In a letter dated May 4, 2016 to President U Htin Kyaw, Human Rights Watch stated that
“The effective denial of citizenship to the Rohingya has facilitated various human rights violations against them, including restrictions on the right to freedom of movement, discriminatory limitations on access to education, arbitrary detention, forced labour, and arbitrary taxation and confiscation of property.”
The rights group urged the “government to publicly call for an end to the public vilification and in some cases incitement to violence against Myanmar’s Muslim minority population.”
Violence against the Muslim minority are said to amount to ethnic cleansing.
In 2012, government troops destroyed mosques, carried mass arrests, and blocked aid to displaced Muslims. Later that year, Araknese mobs attacked “Muslim communities in nine townships, razing villages and killing residents while security forces stood aside or assisted the assailants. Some of the dead were buried in mass graves, further impeding accountability.”
Authorities failed to stop this aggression. In fact, public statements were promoting ethnic cleansing.
These acts of discrimination stem from the Rohingya’s differences. They are a minority ethnic group and that appears to be enough to be marginalized by the Buddhist majority state.
They have been living non-citizens in their homeland because of their darker skin, different features, language, faith and culture.
Help?
The humanitarian crisis that the Rohingya people are going through has exacerbated in recent years. Although the issue is not new, worsening conditions and attacks brought the Rohingya’s plight back to the spotlight.
Yet we don’t see world powers pressuring the government into alleviating these people’s pains or launching an operation to save the minority from the dangers facing them. Well, that’s probably because Western powers don’t see much potential in Myanmar, that is, their interests in the country, particularly helping out the Rohingya is not quite beneficial.
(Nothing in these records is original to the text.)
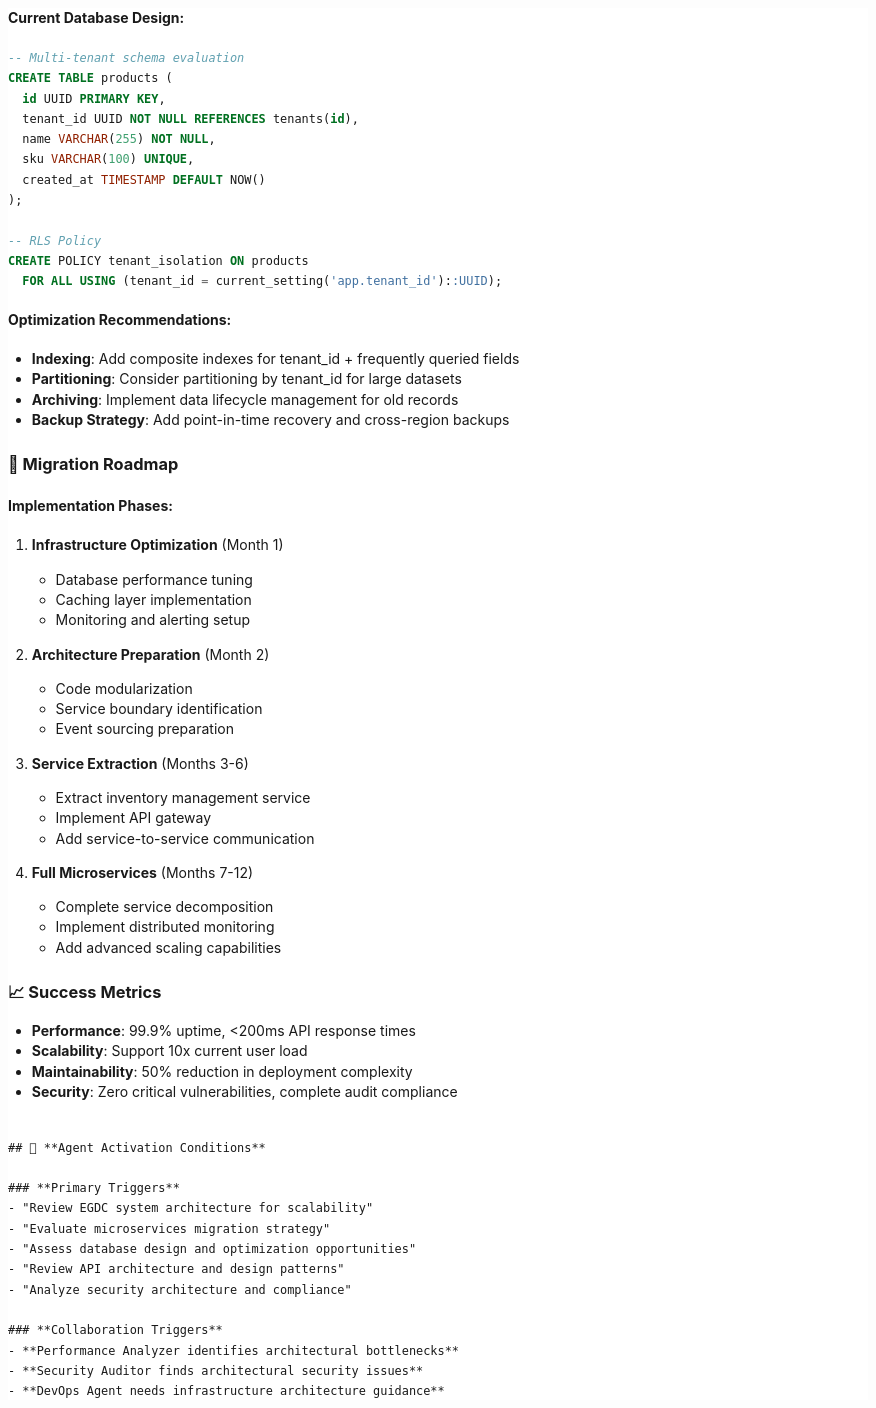 #### **Current Database Design:**
```sql
-- Multi-tenant schema evaluation
CREATE TABLE products (
  id UUID PRIMARY KEY,
  tenant_id UUID NOT NULL REFERENCES tenants(id),
  name VARCHAR(255) NOT NULL,
  sku VARCHAR(100) UNIQUE,
  created_at TIMESTAMP DEFAULT NOW()
);

-- RLS Policy
CREATE POLICY tenant_isolation ON products 
  FOR ALL USING (tenant_id = current_setting('app.tenant_id')::UUID);
```

#### **Optimization Recommendations:**
- **Indexing**: Add composite indexes for tenant_id + frequently queried fields
- **Partitioning**: Consider partitioning by tenant_id for large datasets
- **Archiving**: Implement data lifecycle management for old records
- **Backup Strategy**: Add point-in-time recovery and cross-region backups

### **🔄 Migration Roadmap**

#### **Implementation Phases:**
1. **Infrastructure Optimization** (Month 1)
   - Database performance tuning
   - Caching layer implementation
   - Monitoring and alerting setup

2. **Architecture Preparation** (Month 2)
   - Code modularization
   - Service boundary identification
   - Event sourcing preparation

3. **Service Extraction** (Months 3-6)
   - Extract inventory management service
   - Implement API gateway
   - Add service-to-service communication

4. **Full Microservices** (Months 7-12)
   - Complete service decomposition
   - Implement distributed monitoring
   - Add advanced scaling capabilities

### **📈 Success Metrics**
- **Performance**: 99.9% uptime, <200ms API response times
- **Scalability**: Support 10x current user load
- **Maintainability**: 50% reduction in deployment complexity
- **Security**: Zero critical vulnerabilities, complete audit compliance
```

## 🎯 **Agent Activation Conditions**

### **Primary Triggers**
- "Review EGDC system architecture for scalability"
- "Evaluate microservices migration strategy"
- "Assess database design and optimization opportunities"
- "Review API architecture and design patterns"
- "Analyze security architecture and compliance"

### **Collaboration Triggers**
- **Performance Analyzer identifies architectural bottlenecks**
- **Security Auditor finds architectural security issues**
- **DevOps Agent needs infrastructure architecture guidance**
```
While they usually capitalize on any call for so-called revolutions against a so-called dictatorship, Syria and Ukraine as examples, the plight of the Rohingyas couldn’t be more real or more neglected.
Getting help from the government is virtually impossible. In fact, it is responsible for much of these people’s suffering as its laws fall short of giving them basic human rights. They even support the groups that attack the Rohingya, rendering them accomplices in the crimes.
The country’s transition from a military-led government to an allegedly more democratic system played a major role in sparking the worsening violence against Muslims in 2010. The government has allowed the rise of the 969 movement, a bunch of Buddhist monks who employ “moral justification for a wave of anti-Muslim bloodshed,” Reuters reports.
Myanmar President Thein Sein’s office has referred to the anti-Rohingya movement as “just a symbol of peace.” While Aung San Suu Kyi, the Nobel Laureate who won the prize for fighting for “democracy”, has reprieved herself from the task of defending the oppressed.
So, that’s another closed door.
Neighbouring countries have either rejected them for economic and political reasons or have provided poor accommodation because they are already overpopulated and underfinanced. There is not much to expect there.
This leaves the rest of the world to extend a helping hand to the defenceless down-trodden Muslim minority group in Myanmar: the Rohingya.